— Что я здесь делаю?

Секунду назад он задал себе этот вопрос и теперь безуспешно пытался найти ответ. Пульсирующий сигнал вызова заставил его поднять руку и нажать на клавишу. Экран вспыхнул и заполнился равнодушным, как маска, лицом секретарши. Ее глаза высматривали что-то за пределами досягаемости камеры.

— Пришел его превосходительство господин Андерсон. Вы его примете?

Хейни не отвечал. Он медлил с ответом в слабой надежде, что молчанием вынудит девушку хоть к какой-либо естественной реакции. Может, она хоть на миг утратит холодную самоуверенность человека, нашедшего свое место в жизни.

— Вы его примете?

Она знала свое дело.

— Да, пусть войдет. — Нажатием клавиши Хейни очистил экран.

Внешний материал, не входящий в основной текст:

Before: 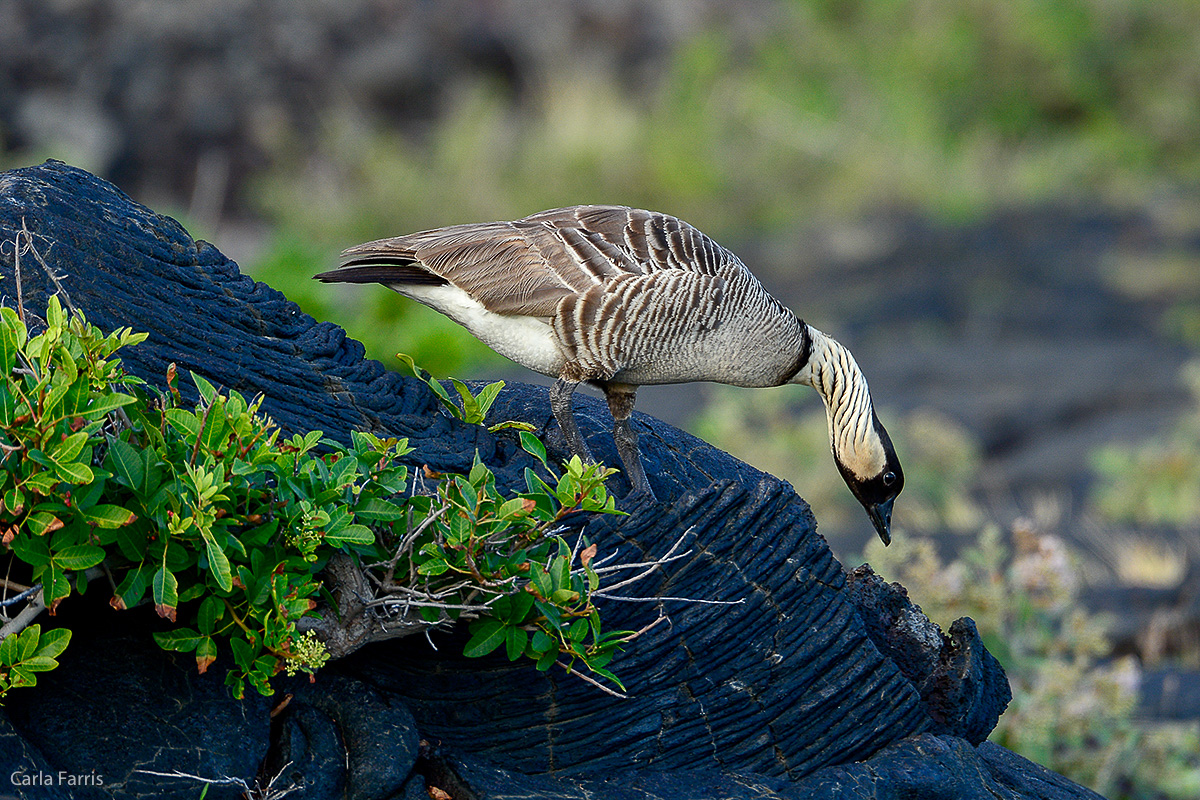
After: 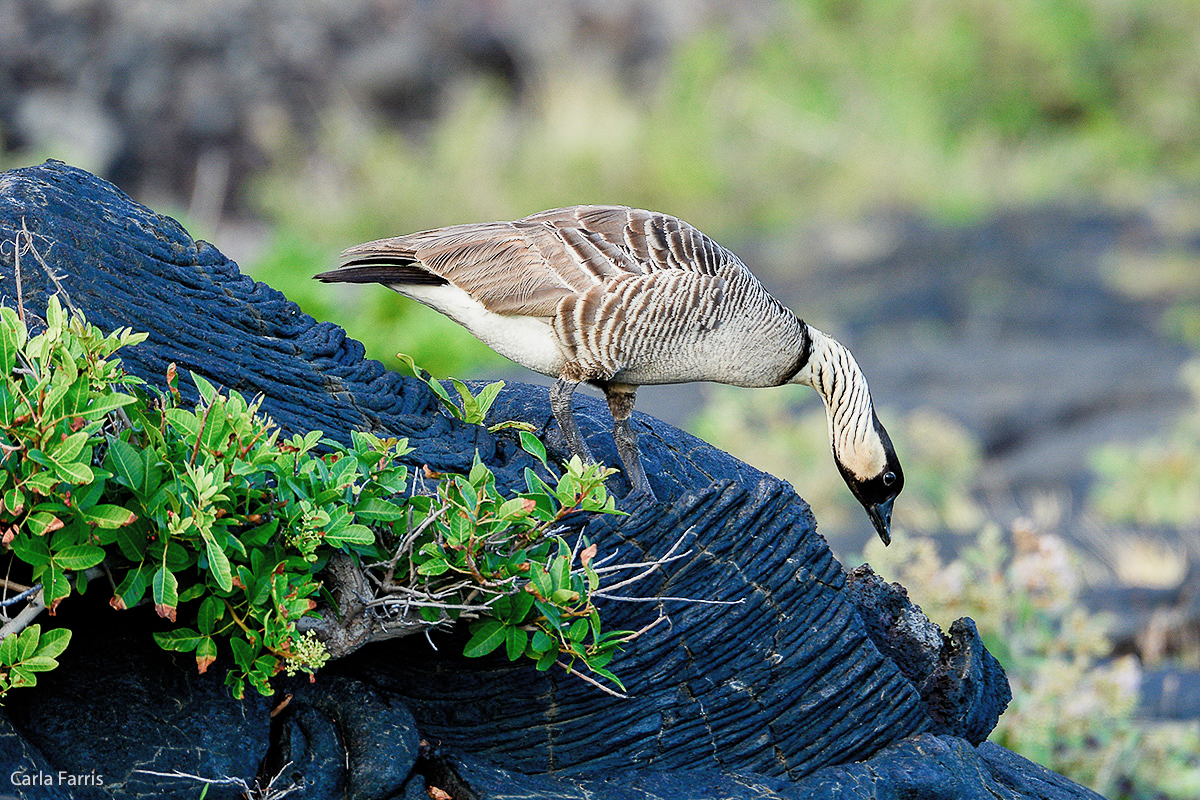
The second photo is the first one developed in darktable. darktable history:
filmic rgb: black relative exposure -7.65 EV, white relative exposure 4.56 EV, hardness 3.61, color science v4 (2020)
exposure: black level correction 0, exposure 1.2 EV, compensate exposure bias true, compensate highlight preservation false
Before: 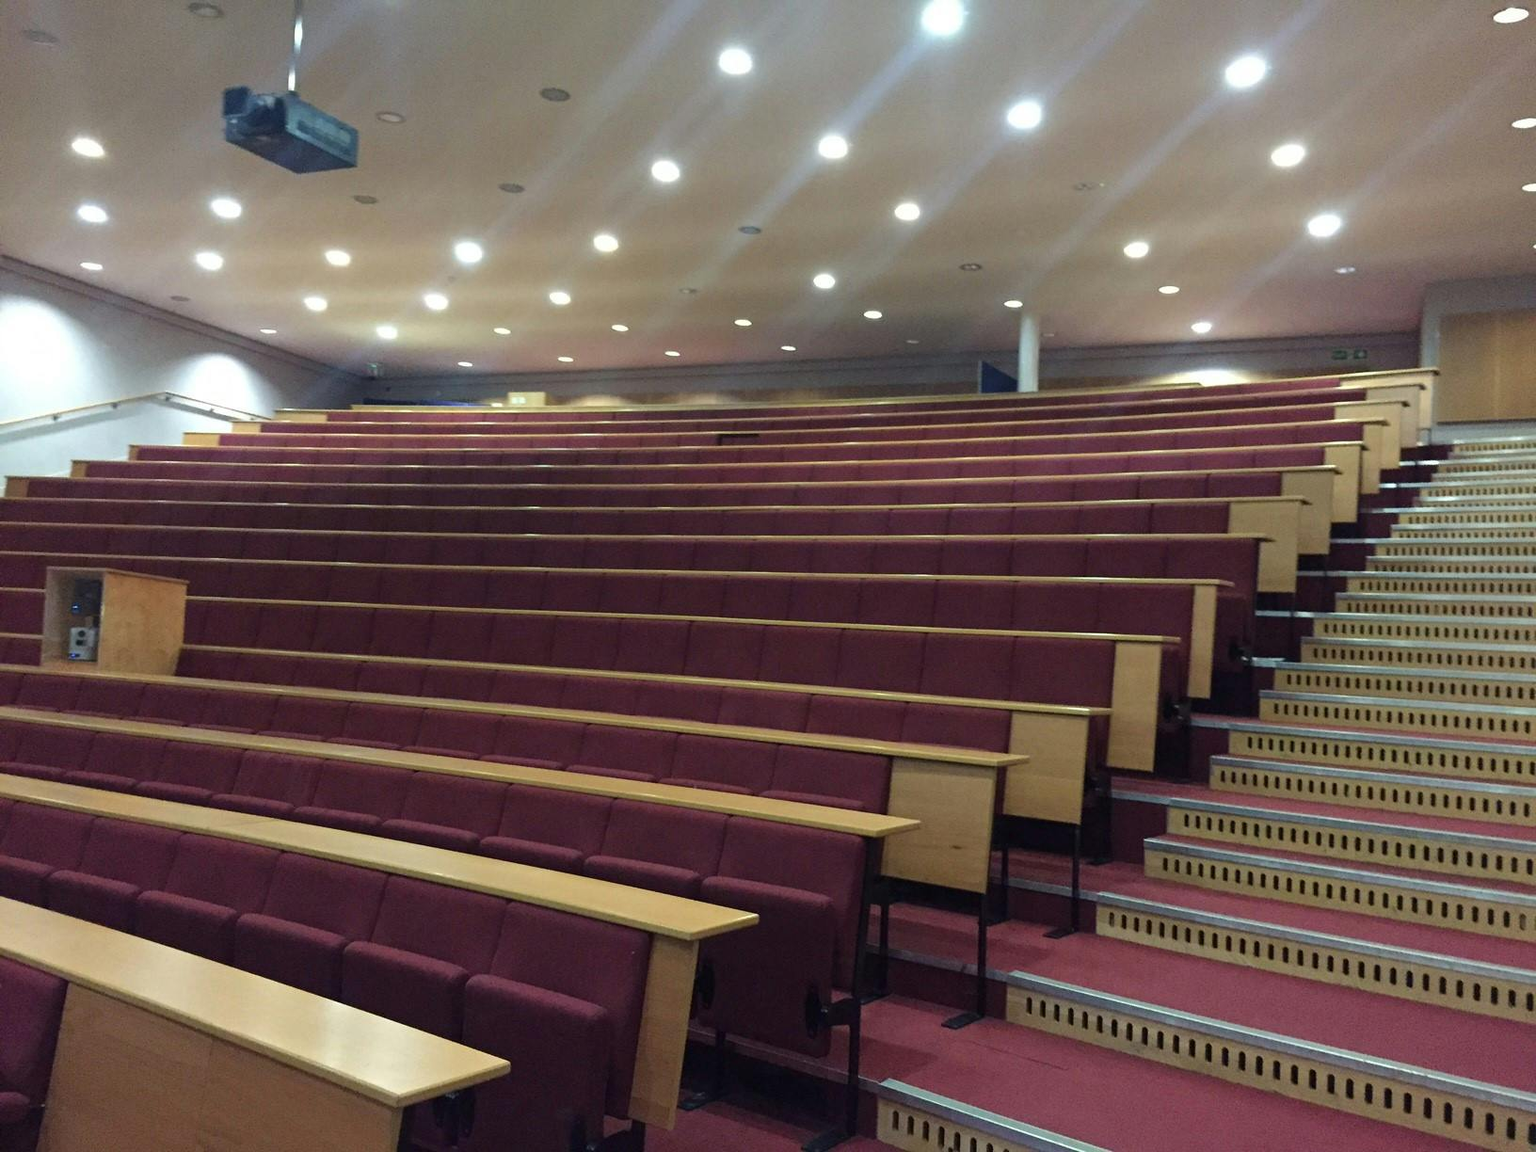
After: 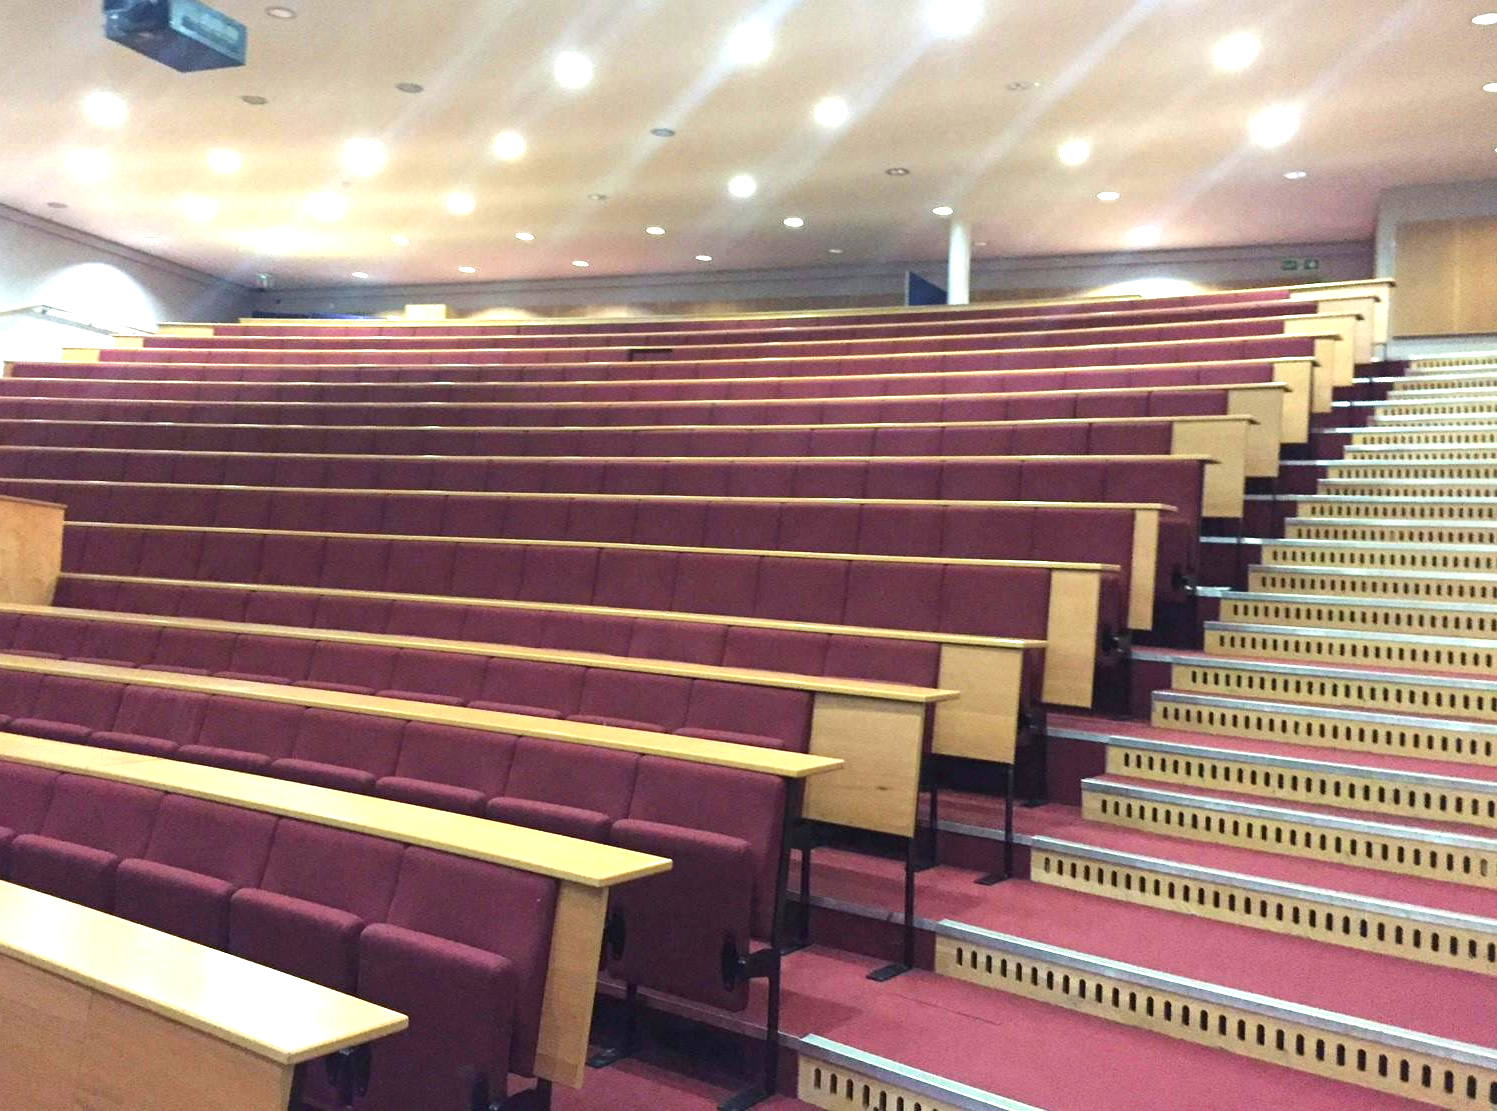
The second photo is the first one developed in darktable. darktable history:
crop and rotate: left 8.262%, top 9.226%
exposure: black level correction 0, exposure 1.388 EV, compensate exposure bias true, compensate highlight preservation false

В дверях появился Джон Андерсон. Он, вероятно, уже слышал о намечающемся повышении, потому что старательно избегал смотреть в сторону Хейни. Андерсон поздоровался и восхищенно воскликнул:

— О-о-о, что я вижу! Вам заменили пейзаж за окном, — он остановился у огромного, во всю стену, экрана, на котором над вспененными волнами океана перекатывались серые клубящиеся облака.

— Прекрасно! Что за силища! Отцы умеют заботиться о своих сыновьях.

— Вы ко мне по какому-то делу?

Андерсон лизнул взглядом ботинки Хейни. У него тоже была категория А-4, но Хейни уже перестал быть тем, кому можно смотреть в глаза.

— Ну… Вы знаете… вообще-то нет… Я слышал, что ваш последний проект имел большой успех, что его будто бы одобрили сами Отцы. Это замечательное достижение.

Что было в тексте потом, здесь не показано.